Task to carry out: Convert every line in the records below into a JSON list of strings, one string per line, leaving out blank lines.

Input rows:
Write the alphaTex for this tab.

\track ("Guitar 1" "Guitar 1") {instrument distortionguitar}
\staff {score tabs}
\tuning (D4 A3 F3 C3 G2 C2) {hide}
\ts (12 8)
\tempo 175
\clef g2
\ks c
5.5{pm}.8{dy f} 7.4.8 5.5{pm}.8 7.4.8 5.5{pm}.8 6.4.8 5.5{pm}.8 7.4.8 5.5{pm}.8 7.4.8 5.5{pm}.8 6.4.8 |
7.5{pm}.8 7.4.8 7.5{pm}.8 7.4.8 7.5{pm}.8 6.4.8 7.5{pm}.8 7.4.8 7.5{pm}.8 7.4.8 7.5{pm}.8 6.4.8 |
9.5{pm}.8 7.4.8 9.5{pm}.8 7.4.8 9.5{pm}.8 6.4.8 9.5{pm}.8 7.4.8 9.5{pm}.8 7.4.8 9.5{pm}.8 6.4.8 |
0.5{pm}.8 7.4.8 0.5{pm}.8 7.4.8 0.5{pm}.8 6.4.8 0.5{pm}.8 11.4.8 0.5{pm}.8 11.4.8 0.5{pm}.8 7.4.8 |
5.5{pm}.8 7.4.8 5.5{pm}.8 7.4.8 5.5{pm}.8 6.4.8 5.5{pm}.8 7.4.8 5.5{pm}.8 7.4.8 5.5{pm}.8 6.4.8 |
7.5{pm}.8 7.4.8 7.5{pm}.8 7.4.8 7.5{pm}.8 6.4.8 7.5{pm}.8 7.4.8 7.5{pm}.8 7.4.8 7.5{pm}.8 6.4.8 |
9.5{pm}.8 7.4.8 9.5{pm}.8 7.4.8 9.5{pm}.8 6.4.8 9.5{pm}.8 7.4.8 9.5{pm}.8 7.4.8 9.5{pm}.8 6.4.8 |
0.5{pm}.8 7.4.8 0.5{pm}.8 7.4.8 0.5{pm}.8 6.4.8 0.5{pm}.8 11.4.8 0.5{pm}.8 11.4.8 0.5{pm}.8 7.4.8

Answer to this task:
[
  "Write the alphaTex for this tab.",
  "\\track (\"Guitar 1\" \"Guitar 1\") {instrument distortionguitar}",
  "\\staff {score tabs}",
  "\\tuning (D4 A3 F3 C3 G2 C2) {hide}",
  "\\ts (12 8)",
  "\\tempo 175",
  "\\clef g2",
  "\\ks c",
  "5.5{pm}.8{dy f} 7.4.8 5.5{pm}.8 7.4.8 5.5{pm}.8 6.4.8 5.5{pm}.8 7.4.8 5.5{pm}.8 7.4.8 5.5{pm}.8 6.4.8 |",
  "7.5{pm}.8 7.4.8 7.5{pm}.8 7.4.8 7.5{pm}.8 6.4.8 7.5{pm}.8 7.4.8 7.5{pm}.8 7.4.8 7.5{pm}.8 6.4.8 |",
  "9.5{pm}.8 7.4.8 9.5{pm}.8 7.4.8 9.5{pm}.8 6.4.8 9.5{pm}.8 7.4.8 9.5{pm}.8 7.4.8 9.5{pm}.8 6.4.8 |",
  "0.5{pm}.8 7.4.8 0.5{pm}.8 7.4.8 0.5{pm}.8 6.4.8 0.5{pm}.8 11.4.8 0.5{pm}.8 11.4.8 0.5{pm}.8 7.4.8 |",
  "5.5{pm}.8 7.4.8 5.5{pm}.8 7.4.8 5.5{pm}.8 6.4.8 5.5{pm}.8 7.4.8 5.5{pm}.8 7.4.8 5.5{pm}.8 6.4.8 |",
  "7.5{pm}.8 7.4.8 7.5{pm}.8 7.4.8 7.5{pm}.8 6.4.8 7.5{pm}.8 7.4.8 7.5{pm}.8 7.4.8 7.5{pm}.8 6.4.8 |",
  "9.5{pm}.8 7.4.8 9.5{pm}.8 7.4.8 9.5{pm}.8 6.4.8 9.5{pm}.8 7.4.8 9.5{pm}.8 7.4.8 9.5{pm}.8 6.4.8 |",
  "0.5{pm}.8 7.4.8 0.5{pm}.8 7.4.8 0.5{pm}.8 6.4.8 0.5{pm}.8 11.4.8 0.5{pm}.8 11.4.8 0.5{pm}.8 7.4.8"
]